::: Data listing
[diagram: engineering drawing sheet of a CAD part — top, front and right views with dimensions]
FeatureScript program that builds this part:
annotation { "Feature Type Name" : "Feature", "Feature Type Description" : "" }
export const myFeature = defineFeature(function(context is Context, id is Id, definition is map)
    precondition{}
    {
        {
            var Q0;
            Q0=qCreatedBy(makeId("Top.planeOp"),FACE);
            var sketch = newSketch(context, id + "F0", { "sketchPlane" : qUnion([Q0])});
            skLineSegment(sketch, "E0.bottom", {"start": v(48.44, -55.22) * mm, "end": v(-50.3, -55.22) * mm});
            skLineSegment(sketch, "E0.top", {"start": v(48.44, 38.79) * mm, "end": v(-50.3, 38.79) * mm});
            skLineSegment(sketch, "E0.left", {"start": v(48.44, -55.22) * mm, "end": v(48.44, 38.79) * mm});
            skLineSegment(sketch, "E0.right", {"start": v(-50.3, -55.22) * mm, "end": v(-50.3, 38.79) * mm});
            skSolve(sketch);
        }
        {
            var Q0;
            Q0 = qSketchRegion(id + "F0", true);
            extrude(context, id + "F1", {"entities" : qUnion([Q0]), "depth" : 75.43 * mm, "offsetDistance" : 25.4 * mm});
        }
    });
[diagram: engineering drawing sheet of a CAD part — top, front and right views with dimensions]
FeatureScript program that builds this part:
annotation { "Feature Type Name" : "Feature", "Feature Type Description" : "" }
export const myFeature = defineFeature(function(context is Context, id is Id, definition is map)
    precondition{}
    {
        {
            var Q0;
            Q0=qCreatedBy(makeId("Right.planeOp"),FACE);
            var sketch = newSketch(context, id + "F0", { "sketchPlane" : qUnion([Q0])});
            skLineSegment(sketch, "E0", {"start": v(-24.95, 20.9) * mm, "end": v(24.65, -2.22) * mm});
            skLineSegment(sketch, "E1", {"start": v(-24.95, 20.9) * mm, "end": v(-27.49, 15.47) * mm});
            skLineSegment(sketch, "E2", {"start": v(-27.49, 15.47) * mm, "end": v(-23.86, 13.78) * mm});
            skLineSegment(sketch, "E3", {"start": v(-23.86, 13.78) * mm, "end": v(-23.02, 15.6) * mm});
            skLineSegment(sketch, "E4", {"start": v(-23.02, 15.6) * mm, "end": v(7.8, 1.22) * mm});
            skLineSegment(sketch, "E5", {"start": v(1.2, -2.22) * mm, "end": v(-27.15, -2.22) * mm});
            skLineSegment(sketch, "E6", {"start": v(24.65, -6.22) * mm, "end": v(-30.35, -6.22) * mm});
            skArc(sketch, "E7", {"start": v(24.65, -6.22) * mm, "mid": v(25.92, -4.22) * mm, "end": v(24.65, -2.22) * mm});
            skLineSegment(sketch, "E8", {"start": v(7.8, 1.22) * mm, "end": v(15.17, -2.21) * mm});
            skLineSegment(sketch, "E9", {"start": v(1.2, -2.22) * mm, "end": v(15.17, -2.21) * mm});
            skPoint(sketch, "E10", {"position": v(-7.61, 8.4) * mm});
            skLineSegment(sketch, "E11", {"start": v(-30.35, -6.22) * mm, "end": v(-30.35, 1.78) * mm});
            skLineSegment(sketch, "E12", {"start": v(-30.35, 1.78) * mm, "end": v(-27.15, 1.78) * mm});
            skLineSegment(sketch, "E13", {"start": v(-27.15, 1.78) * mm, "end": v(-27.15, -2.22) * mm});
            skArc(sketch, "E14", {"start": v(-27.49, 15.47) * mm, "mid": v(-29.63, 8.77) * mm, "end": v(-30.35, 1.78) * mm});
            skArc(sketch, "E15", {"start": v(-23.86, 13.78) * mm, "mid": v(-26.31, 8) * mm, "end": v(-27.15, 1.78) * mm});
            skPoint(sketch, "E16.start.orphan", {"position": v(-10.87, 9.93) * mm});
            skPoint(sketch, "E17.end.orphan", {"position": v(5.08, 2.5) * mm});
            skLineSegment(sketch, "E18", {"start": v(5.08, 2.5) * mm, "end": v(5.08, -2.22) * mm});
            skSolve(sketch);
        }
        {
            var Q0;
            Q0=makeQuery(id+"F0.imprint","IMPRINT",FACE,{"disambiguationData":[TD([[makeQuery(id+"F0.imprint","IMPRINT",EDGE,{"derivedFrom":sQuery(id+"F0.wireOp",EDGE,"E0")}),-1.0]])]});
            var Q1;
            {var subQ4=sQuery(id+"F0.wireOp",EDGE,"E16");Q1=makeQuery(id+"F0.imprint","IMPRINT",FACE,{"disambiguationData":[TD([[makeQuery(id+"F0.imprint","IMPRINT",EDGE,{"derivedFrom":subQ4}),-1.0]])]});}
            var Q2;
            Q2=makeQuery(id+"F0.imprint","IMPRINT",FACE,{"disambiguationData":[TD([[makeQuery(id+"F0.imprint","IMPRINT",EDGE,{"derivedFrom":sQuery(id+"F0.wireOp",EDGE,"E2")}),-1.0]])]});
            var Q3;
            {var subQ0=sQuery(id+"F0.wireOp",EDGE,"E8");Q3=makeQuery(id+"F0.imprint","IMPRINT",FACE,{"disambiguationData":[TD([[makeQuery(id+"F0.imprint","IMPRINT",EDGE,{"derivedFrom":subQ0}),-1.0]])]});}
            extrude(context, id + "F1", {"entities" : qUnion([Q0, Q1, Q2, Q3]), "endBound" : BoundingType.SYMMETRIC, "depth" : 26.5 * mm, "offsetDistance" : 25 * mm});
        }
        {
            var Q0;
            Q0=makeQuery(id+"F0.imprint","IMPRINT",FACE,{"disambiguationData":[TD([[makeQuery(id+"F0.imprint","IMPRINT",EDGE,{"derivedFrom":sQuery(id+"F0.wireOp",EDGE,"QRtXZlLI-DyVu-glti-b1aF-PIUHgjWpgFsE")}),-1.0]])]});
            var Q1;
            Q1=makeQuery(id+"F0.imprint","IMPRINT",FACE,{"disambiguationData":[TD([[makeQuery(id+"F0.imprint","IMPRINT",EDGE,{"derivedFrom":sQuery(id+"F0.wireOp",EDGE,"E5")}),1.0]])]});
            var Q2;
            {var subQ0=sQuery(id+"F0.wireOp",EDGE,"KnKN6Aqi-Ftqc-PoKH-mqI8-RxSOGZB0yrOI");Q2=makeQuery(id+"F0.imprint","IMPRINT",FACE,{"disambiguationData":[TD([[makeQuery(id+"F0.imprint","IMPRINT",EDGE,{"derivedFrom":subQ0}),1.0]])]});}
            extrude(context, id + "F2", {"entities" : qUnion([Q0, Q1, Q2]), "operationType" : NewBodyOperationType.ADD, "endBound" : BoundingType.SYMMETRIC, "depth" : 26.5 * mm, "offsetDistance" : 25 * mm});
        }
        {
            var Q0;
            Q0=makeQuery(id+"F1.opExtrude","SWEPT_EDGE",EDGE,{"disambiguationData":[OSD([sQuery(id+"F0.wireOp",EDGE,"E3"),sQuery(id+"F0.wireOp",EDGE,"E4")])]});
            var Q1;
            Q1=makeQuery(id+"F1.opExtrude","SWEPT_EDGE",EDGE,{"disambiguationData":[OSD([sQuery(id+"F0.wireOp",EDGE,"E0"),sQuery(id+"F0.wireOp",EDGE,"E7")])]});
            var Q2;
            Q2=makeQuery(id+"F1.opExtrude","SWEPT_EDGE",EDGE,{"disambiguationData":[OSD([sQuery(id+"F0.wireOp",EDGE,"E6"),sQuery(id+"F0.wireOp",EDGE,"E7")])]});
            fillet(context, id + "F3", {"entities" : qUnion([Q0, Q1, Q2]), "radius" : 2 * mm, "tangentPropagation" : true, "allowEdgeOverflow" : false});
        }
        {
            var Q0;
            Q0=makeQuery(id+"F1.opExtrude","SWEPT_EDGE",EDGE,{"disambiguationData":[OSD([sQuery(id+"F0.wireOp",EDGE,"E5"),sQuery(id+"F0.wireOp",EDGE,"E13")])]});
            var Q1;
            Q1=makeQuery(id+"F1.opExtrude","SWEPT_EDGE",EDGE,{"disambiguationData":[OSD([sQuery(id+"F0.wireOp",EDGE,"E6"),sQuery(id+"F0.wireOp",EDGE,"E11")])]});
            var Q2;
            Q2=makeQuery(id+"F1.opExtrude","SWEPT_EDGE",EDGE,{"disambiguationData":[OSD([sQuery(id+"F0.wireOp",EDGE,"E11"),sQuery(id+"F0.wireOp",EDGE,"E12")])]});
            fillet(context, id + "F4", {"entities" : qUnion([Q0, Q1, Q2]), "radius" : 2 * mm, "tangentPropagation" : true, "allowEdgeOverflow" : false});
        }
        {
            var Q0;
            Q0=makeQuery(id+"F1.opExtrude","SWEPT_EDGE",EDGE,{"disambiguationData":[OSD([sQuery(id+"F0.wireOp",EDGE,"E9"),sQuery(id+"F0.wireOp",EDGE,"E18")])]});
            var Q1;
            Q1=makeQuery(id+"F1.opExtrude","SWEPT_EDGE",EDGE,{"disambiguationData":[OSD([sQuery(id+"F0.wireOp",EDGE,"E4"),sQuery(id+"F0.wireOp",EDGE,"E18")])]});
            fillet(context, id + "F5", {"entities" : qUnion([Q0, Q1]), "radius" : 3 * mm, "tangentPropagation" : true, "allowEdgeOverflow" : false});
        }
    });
::::::
*Task to carry out*
Please list every line of the data above that contains the string "radius", matching case exactly.

*Answer to this task*
            fillet(context, id + "F3", {"entities" : qUnion([Q0, Q1, Q2]), "radius" : 2 * mm, "tangentPropagation" : true, "allowEdgeOverflow" : false});
            fillet(context, id + "F4", {"entities" : qUnion([Q0, Q1, Q2]), "radius" : 2 * mm, "tangentPropagation" : true, "allowEdgeOverflow" : false});
            fillet(context, id + "F5", {"entities" : qUnion([Q0, Q1]), "radius" : 3 * mm, "tangentPropagation" : true, "allowEdgeOverflow" : false});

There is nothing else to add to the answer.